October 3, 2016

Creating Community Part 2 – Time Together


Last week we explored the central role that a Powerful Purpose plays in creating community. This week we will cover an often overlooked asset to team dynamics – Time Together.

In a recent study, the Gallup organization found that the average employee in the United States works nearly 50 hours per week.  For many of us, it seems as though we spend more time with our workplace teams than with our families!  If this is true for you, you may be thinking you spend more than enough time with your team.  But do you actually spend quality time connecting with those on your team?  Time Together should be more about quality than quantity.  Team life can become eclipsed by the immediacy of the next report, the next meeting, or the needs of the next client.  We must be intentional in building strong teams—teams who take time to really get to know each other.

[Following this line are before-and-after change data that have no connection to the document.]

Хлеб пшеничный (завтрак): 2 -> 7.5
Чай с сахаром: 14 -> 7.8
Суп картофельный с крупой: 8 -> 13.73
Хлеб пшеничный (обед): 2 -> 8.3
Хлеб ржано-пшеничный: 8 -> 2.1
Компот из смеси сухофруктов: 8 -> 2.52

Let’s look at a few ways we can find meaningful Time Together:

  1. Create space – You have to create opportunities for people to connect. Monthly breakfasts to celebrate birthdays, intentional “catch up” time at the beginning of your weekly staff meetings, recurring team gatherings after work—these are some ways you can promote deeper connections within your team. Whatever means you choose, be intentional and consistent.
  2. Pay for the time – Have you ever thought of paying your team for spending Time Together? If you want to make sure that people are involved and see the value connecting to one another, pay them to be there.  This may mean planning hours more carefully in a work week or planning budgets to include hours spent at a weekend team cookout.  Paying your team for the time spent in this endeavor shows them the value you place on spending quality Time Together.
  3. Make it meaningful – Time Together is about quality time. The goal is to know and be known.  You must be willing to both share your life and ask about theirs.  Find out about people’s lives away from the office.  Ask about their spouses and kids.  What do they like to do in their free time?
  4. Have fun – Time Together should be fun. The focus is on enjoying each other and connecting at a deeper level.

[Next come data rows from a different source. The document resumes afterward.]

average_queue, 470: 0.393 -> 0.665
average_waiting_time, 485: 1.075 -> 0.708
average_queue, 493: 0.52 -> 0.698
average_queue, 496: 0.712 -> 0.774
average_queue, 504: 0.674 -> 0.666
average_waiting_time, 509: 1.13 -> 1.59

Some of the ideas listed above may seem counterintuitive.  It may be difficult to imagine how to incorporate these ideas into your workplace.  Just pick a place to start and follow through.  Intentional leads to unintentional.  What once needed a plan will become automatic. As the leader, if you will commit to being intentional, you can begin to create a culture of Time Together.  People will begin to spend time together in unscheduled, unpaid, and unintentional ways.  Your team and your organization will begin to change as people connect more often and more deeply.